IL RAPIMENTO DI ARABELLA, UN CINEMA DI SDOPPIAMENTI, DI SOGNI E DESIDERI PERDUTI

Il secondo film di Carolina Cavalli è un on the road visionario in cui la regista rinnova la collaborazione con Benedetta Porcaroli -  miglior attrice della sezione Orizzonti alla 82a Mostra del Cinema di Venezia - dopo Amanda. Dal 4 dicembre al cinema.

Simone Emiliani, venerdì 14 novembre 2025 - Focus
Benedetta Porcaroli . Nel film di Carolina Cavalli Il rapimento di Arabella. Al cinema da giovedì 4 dicembre 2025.
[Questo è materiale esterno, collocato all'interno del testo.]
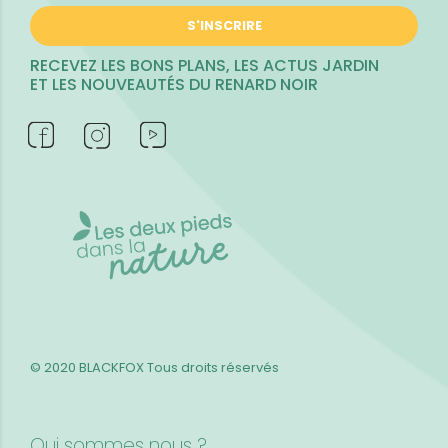
S'INSCRIRE
RECEVEZ LES BONS PLANS, LES ACTUS JARDIN
ET LES NOUVEAUTÉS DU RENARD NOIR
© 2020 BLACKFOX
Tous droits réservés
Qui sommes nous ?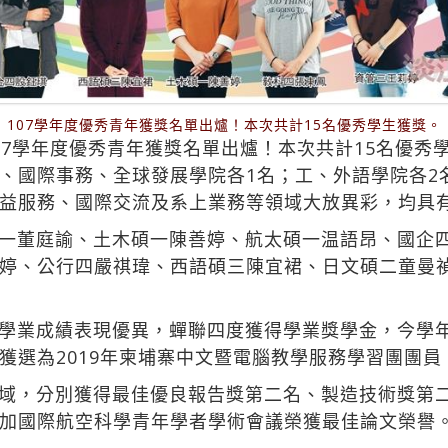
107學年度優秀青年獲獎名單出爐！本次共計15名優秀學生獲獎。
07學年度優秀青年獲獎名單出爐！本次共計15名優秀
、國際事務、全球發展學院各1名；工、外語學院各2
益服務、國際交流及系上業務等領域大放異彩，均具
一董庭諭、土木碩一陳善婷、航太碩一温語昂、國企
婷、公行四嚴祺瑋、西語碩三陳宜裙、日文碩二童曼
學業成績表現優異，蟬聯四度獲得學業獎學金，今學
獲選為2019年柬埔寨中文暨電腦教學服務學習團團員
域，分別獲得最佳優良報告獎第二名、製造技術獎第
加國際航空科學青年學者學術會議榮獲最佳論文榮譽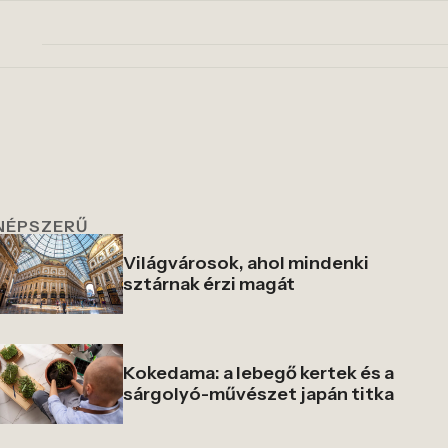
NÉPSZERŰ
Világvárosok, ahol mindenki
sztárnak érzi magát
Kokedama: a lebegő kertek és a
sárgolyó-művészet japán titka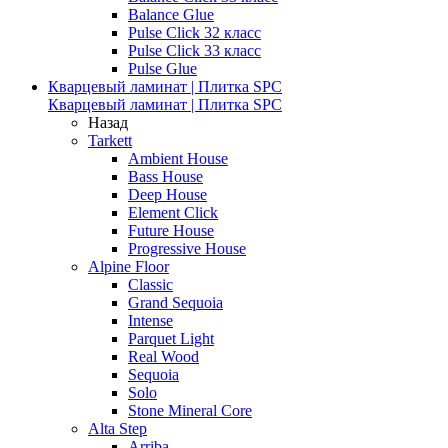
Balance Glue
Pulse Click 32 класс
Pulse Click 33 класс
Pulse Glue
Кварцевый ламинат | Плитка SPC
Кварцевый ламинат | Плитка SPC
Назад
Tarkett
Ambient House
Bass House
Deep House
Element Click
Future House
Progressive House
Alpine Floor
Classic
Grand Sequoia
Intense
Parquet Light
Real Wood
Sequoia
Solo
Stone Mineral Core
Alta Step
Arriba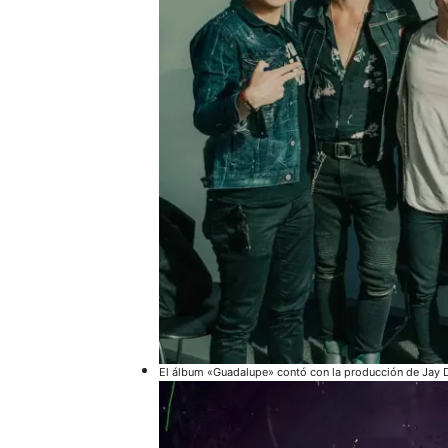
El álbum «Guadalupe» contó con la producción de Jay D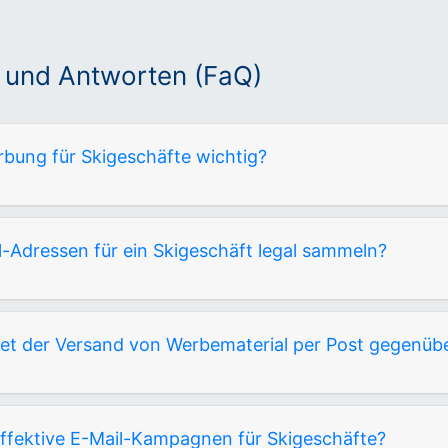
 und Antworten (FaQ)
rbung für Skigeschäfte wichtig?
-Adressen für ein Skigeschäft legal sammeln?
etet der Versand von Werbematerial per Post gegenü
effektive E-Mail-Kampagnen für Skigeschäfte?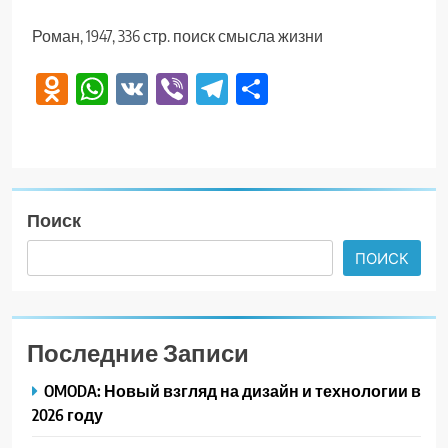
Роман, 1947, 336 стр. поиск смысла жизни
Odnoklassniki
WhatsApp
VK
Viber
Telegram
Отправить
Поиск
ПОИСК
Последние Записи
OMODA: Новый взгляд на дизайн и технологии в
2026 году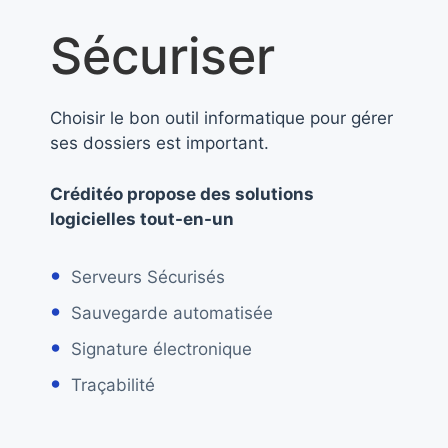
Sécuriser
Choisir le bon outil informatique pour gérer
ses dossiers est important.
Créditéo propose des solutions
logicielles tout-en-un
Serveurs Sécurisés
Sauvegarde automatisée
Signature électronique
Traçabilité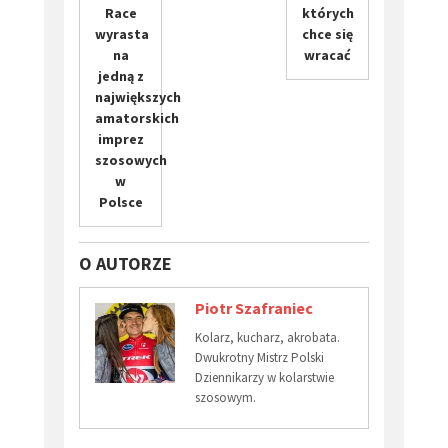
Race
których
wyrasta
chce się
na
wracać
jedną z
największych
amatorskich
imprez
szosowych
w
Polsce
O AUTORZE
Piotr Szafraniec
Kolarz, kucharz, akrobata.
Dwukrotny Mistrz Polski
Dziennikarzy w kolarstwie
szosowym.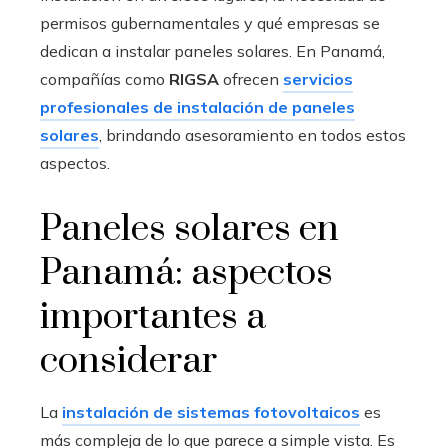
permisos gubernamentales y qué empresas se
dedican a instalar paneles solares. En Panamá,
compañías como
RIGSA
ofrecen
servicios
profesionales de instalación de paneles
solares
, brindando asesoramiento en todos estos
aspectos.
Paneles solares en
Panamá: aspectos
importantes a
considerar
La
instalación de sistemas fotovoltaicos
es
más compleja de lo que parece a simple vista. Es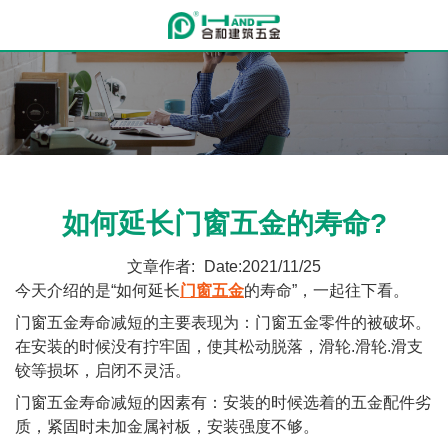
如何延长门窗五金的寿命?
文章作者:
Date:2021/11/25
今天介绍的是“如何延长
门窗五金
的寿命”，一起往下看。
门窗五金寿命减短的主要表现为：门窗五金零件的被破坏。
在安装的时候没有拧牢固，使其松动脱落，滑轮.滑轮.滑支
铰等损坏，启闭不灵活。
门窗五金寿命减短的因素有：安装的时候选着的五金配件劣
质，紧固时未加金属衬板，安装强度不够。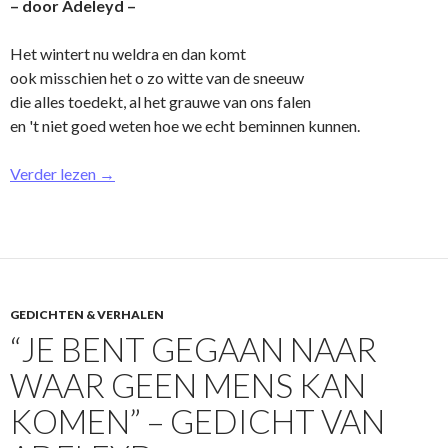
– door Adeleyd –
Het wintert nu weldra en dan komt
ook misschien het o zo witte van de sneeuw
die alles toedekt, al het grauwe van o­ns falen
en 't niet goed weten hoe we echt beminnen kunnen.
Verder lezen
→
GEDICHTEN & VERHALEN
“JE BENT GEGAAN NAAR
WAAR GEEN MENS KAN
KOMEN” – GEDICHT VAN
Una donna e una bambina si guardano. È il loro primo incontro. Non si erano mai viste prima e nessuno sa niente dell’altra. Dopo i due prologhi che introducono le figure di Arabella e di Holly, inizia un viaggio irreale.

È uno strano rapimento quello al centro de Il rapimento di Arabella, il film di Carolina Cavalli, al suo secondo lungometraggio dopo Amanda, dove continua la sua collaborazione con Benedetta Porcaroli. Le due protagoniste attraversano degli spazi che oltrepassano la loro dimensione realistica e vengono percepiti, mostrati, immaginati come astratti. Holly ha 28 anni, e si sente spesso inadeguata come se la sua vita avesse preso un’altra strada rispetto a quella che si era immaginata. Lavora presso una pista di pattinaggio. La sua testa però è spesso altrove. Il suo corpo è da una parte, la sua mente dall’altra. Anche Arabella, pur essendo una bambina, già manifesta segnali di profondo malessere. Nel corso di un ricevimento urla al padre, uno scrittore di successo, il nome di Jonathan Frazen. Forse per provocarlo, forse per provocare in lui una frustrazione e inadeguatezza.

Il rapimento del titolo è solo una traccia. Quella di Holly e Arabella è soprattutto una fuga. Comincia come una bugia che è una specie di inconscio desiderio; Arabella infatti dice ad Holly di chiamarsi come lei. A sua volta, la giovane donna rivede in lei sé stessa quando era bambina. Forse nel film di Carolina Cavalli, anche sceneggiatrice, ci sono suggestioni del cinema e della letteratura statunitense. Un po’ la stilizzazione e i toni guardano da una parte ai fratelli Coen, un po’ l’attrazione degli opposti tra Un mondo perfetto di Clint Eastwood e Una notte d’estate - Gloria di John Cassavetes. Non sono né citazioni, neanche modelli (in)consapevoli. Appaiono più che altro come i tantissimi e possibili frammenti di un immaginario che rielabora in modo visionario/onirico le forme del road-movie: la macchina scoperta, i motel, la piscina, il bagagliaio dell’auto, il titolo del giornale sulla bambina scomparsa.

A questo s’intreccia una dimensione da fiaba nera, evidente già con il cappello della proprietaria della pista di pattinaggio dove lavora Holly, una specie di Willy Wonka nel corpo di Crudelia De Mon e poi i capelli (parrucca?) del commesso di Taco King. Del cinema on the road Cavalli asciuga, scarnifica, riduce all’osso tutta la tensione. Più che il climax, punta soprattutto a creare una dimensione spazio-temporale quasi inconsistente, dove le due protagoniste sono continuamente alla ricerca della loro identità. La stessa che cerca il cinema della regista che mescola suggestioni, simbolismi, slanci autoriali e la ricerca di una forma intenzionalmente non definite, per entrare e perdersi nelle strade perdute di una creatività che gioca proprio sulla mancata armonia tra la scrittura e la sua messa in scena.

È un cinema di sdoppiamenti, di sogni e desideri perduti, come mostra tutta la sequenza del matrimonio in cui c’è quella felicità illusoria che si manifesta, esplode e poi scompare in un tempo velocissimo. Restano gli occhi, anzi i dettagli sugli occhi. Di Arabella, interpretata da Lucrezia Guglielmino che subito tiene testa a Chris Pine nel ruolo del padre. Di Holly, ruolo con cui Benedetta Porcaroli è stata premiata come migliore attrice della sezione Orizzonti alla 82° Mostra Internazionale d’Arte Cinematografica di Venezia. Il dialogo tra le due protagoniste è continuo, anche nelle incomprensioni e nei silenzi. Gli altri personaggi, da quelli interpretati da Marco Bonadei, Eva Robin’s e Roberto Zibetti, possono essere reali o anche i fantasmi di un cinema che affronta i generi come proiezioni di un inconscio.